Ces Notes n’ont pas été écrites pour être publiées. Elles sont donc – c’est si rare ! – véritablement intimes. Y faisant allusion dans La Neige qui brûle (il n’y a que deux ans de cela), Raymond Escholier disait encore : « Ces Notes doivent demeurer secrètes. » Marie Noël les écrivit pour tenter de voir clair dans ses états intérieurs. Elle souhaita d’abord les lire à son conseiller spirituel, l’abbé Mugnier, mais « en confession ». « Dans ces Notes, lui dit-elle, il n’y a que moi. Moi devant moi, comme si j’étais seule au monde. » L’abbé l’engagea à persévérer, lui faisant entrevoir le soulagement qu’y pourraient trouver des incroyants, et aussi des croyants à l’âme troublée. Un autre confident, Édouard Estaunié, trancha : vos Notes sont « aussi belles » que vos vers. C’était en 1933. Jusqu’à hier encore, nous venons de le voir, toute idée de publication fut farouchement écartée. Et puis, tout d’un coup, Marie Noël a cédé. Comme elle a eu raison !

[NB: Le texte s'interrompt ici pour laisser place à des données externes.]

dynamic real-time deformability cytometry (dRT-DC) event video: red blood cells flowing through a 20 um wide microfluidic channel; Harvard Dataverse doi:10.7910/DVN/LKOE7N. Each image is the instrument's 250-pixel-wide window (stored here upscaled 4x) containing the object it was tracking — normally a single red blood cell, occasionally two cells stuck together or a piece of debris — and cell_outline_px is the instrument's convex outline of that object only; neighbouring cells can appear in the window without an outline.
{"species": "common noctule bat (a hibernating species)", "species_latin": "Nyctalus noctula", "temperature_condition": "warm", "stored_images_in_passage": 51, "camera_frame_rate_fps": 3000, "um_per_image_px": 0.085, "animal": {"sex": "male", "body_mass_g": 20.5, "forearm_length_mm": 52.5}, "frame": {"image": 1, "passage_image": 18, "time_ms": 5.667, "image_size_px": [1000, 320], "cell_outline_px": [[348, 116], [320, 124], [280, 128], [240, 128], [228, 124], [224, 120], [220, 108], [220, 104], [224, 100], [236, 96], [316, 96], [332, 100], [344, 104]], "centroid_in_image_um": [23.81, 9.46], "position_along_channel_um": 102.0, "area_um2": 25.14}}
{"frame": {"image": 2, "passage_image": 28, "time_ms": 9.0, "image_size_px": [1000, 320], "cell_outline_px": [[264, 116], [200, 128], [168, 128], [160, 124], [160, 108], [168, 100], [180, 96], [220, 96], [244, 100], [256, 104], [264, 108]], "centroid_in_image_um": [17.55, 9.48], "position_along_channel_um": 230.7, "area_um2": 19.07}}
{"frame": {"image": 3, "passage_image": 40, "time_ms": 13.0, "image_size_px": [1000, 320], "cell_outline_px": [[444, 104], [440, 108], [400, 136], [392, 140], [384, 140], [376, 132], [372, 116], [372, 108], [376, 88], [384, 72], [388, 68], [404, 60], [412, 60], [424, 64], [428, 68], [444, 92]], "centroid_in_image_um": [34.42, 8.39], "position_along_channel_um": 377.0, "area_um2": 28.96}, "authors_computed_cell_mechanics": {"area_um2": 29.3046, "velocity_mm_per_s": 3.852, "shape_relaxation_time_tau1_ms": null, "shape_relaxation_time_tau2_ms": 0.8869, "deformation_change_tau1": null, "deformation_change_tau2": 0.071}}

Voici l’un des livres les plus vrais que je connaisse. Une vie – notre vie à tous – s’y reflète, avec ses jours de soleil et ses temps de pluie, ses larmes et ses sourires, son ciel, son purgatoire, son enfer aussi. Non, ne vous attendez pas à un sérieux trop constant. Une malice gauloise, et j’allais dire gaillarde, une malice d’enfant, mais d’enfant terrible, dégonfle le pathétique, dès qu’une sottise y montre le bout du nez. Continuité de la tradition française ! Voltaire est trop sec, Rabelais trop épais, et leur rire ne sonne qu’en surface. On pense à un Montaigne, d’esprit aussi délié mais moins flottant, et que le tragique de l’existence eût blessé et fixé. Citez-moi un écrivain de chez nous qui ait aussi bien gardé le naturel dans le surnaturel. J’allais oublier la grâce – non dépourvue d’astuce – de la femme ; et l’art de charmer les mots ; et cette ronde des phrases, toujours simplement vêtues, mais qui se tiennent par la main et qu’enlève un rythme où rien ne cloche ni ne pèse.
Le recueil est dédié : « Aux âmes troublées. » Mais l’auteur n’est pas sans appréhension. Devant les « audaces » de sa pensée, qui ne comprend son inquiétude ? Ne vais-je pas, dit-elle, troubler ceux qui ne le sont pas ? Répandre mon doute comme une contagion ? « Ce n’est pas, conclut-elle, une lecture pour tous. »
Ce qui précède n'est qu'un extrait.